Around the neighborhood, however, it was often referred to as the Cold Storage Wharf. At this pier, the fish — typically whiting, mackerel, or herring — were taken from arriving boats and loaded on to a narrow-gauge trolley to be hauled up into the giant freezer building. Much more about the trolley and the man in the driver’s seat, Francis G. “Molly” Joseph (1929-2006), will be found in a subsequent entry on the cold storage.
A photograph in The Advocate of 11 February 1971 showed pieces of Freeman’s Wharf and one of its pier sheds washed up by ice on the East End Breakwater. The full article is in the Scrapbooks of Althea Boxell, Book 2, Page 124, on the Provincetown History Preservation Project (Dowd Collection), Page 477.
A postcard, also from Page 477 on the Provincetown History Preservation Project, shows the wharf end in 1972. I suspect that the airborne gull flew in from another photograph.
For a time in the late ’70s and ’80s, the remains of Freeman’s Wharf existed alongside, and nearly parallel to, the pier at Coast Guard Station Provincetown. The photo at left, taken by Jim Gilbert for the Provincetown-Boston Airline, was published in The Advocate on 1 March 1979, and can be found in the Scrapbooks of Althea Boxell, Book 9, Page 20, on the Provincetown History Preservation Project, Page 2245. The footprint of the demolished trap shed is evident. The photo at right was taken in 2009 by David W. Dunlap.
Freeman’s Wharf looks ready to give up the ghost in this uncredited 1980 photograph, which is also from Page 2245 on the Provincetown History Preservation Project.
The pier was last in active use in the summer of 1970. The following February, ice floes five feet thick, moving westward across the harbor with the wind and the outgoing tide, ripped off the outermost 400 feet of the 1,200-foot-long pier, effectively dooming it.²
A trap shed remained on the pier until 1975, when it was abruptly demolished by the owners, despite the strenuous efforts of preservationists — principally Josephine (Couch) Del Deo (1925-2016) — and the sympathetic intervention of the Coast Guard. More will be found on this unhappy episode in a subsequent entry on the shed.

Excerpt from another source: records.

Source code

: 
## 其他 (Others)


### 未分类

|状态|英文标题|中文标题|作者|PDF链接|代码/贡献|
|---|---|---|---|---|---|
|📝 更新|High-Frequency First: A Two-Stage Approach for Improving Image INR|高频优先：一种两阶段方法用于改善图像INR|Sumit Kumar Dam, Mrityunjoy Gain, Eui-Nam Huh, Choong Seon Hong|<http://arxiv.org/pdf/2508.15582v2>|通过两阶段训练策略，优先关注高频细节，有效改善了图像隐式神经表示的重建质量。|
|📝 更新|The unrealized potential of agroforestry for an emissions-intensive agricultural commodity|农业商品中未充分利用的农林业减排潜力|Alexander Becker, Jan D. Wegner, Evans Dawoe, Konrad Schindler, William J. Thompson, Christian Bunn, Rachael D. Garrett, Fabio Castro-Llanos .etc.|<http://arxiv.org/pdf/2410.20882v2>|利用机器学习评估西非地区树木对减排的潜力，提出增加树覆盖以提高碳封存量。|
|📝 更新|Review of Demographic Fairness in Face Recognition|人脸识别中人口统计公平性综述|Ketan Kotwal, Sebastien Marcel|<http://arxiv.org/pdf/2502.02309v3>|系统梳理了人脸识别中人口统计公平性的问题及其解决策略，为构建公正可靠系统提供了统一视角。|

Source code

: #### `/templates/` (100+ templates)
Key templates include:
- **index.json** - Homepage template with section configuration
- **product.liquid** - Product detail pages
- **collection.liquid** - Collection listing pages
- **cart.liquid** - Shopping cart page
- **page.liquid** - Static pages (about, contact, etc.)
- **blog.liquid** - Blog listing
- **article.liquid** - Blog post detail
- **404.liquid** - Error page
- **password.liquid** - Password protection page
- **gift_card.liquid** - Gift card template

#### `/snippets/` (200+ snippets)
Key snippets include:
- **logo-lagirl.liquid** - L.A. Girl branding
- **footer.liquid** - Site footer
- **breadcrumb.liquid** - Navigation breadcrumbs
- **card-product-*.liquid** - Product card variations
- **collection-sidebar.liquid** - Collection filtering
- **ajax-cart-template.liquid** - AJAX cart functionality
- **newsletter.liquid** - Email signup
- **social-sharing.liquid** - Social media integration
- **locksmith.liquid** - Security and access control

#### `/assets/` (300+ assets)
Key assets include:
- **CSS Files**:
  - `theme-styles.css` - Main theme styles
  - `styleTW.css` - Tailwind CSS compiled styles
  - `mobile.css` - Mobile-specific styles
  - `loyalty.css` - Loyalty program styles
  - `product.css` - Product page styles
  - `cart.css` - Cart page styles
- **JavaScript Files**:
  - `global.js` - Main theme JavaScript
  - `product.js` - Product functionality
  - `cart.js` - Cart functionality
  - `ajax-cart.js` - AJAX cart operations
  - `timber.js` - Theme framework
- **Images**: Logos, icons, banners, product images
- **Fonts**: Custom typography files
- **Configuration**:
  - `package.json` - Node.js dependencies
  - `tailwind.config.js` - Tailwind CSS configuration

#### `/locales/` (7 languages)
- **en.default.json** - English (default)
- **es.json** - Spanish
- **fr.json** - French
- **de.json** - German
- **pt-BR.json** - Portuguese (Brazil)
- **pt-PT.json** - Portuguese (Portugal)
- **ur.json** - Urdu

By the end of the decade, the Coast Guard had constructed a pier roughly parallel to the Freeman’s Wharf ruins. Some decking remained on the old wharf until the early 1980s, but its place is now marked only by a ghostly pile field between Station Provincetown and Taves Boatyard.
Photo from under the Coast Guard pier taken in 2017 by David W. Dunlap.
Photo, 2010, by David W. Dunlap.
¶ Last updated on 28 November 2018.
125 Commercial Street on the Town Map.
Also at 125 Commercial Street:
Thumbnail image: Photo, 2008, by David W. Dunlap.
For further reading online
• Elisha Freeman
Find a Grave Memorial No. 120758722.
¹ “Puffs and Pot Shots,” by Irving S. Rogers, The Provincetown Advocate, 9 October 1941, Page 2. I’m not sure who “Frank Freeman” is. Contemporary maps and deeds all refer to Elisha, E., or Ea. Freeman as the owner of this wharf.
² “Pier Carried Away by Ice,” The Provincetown Advocate, 11 February 1971.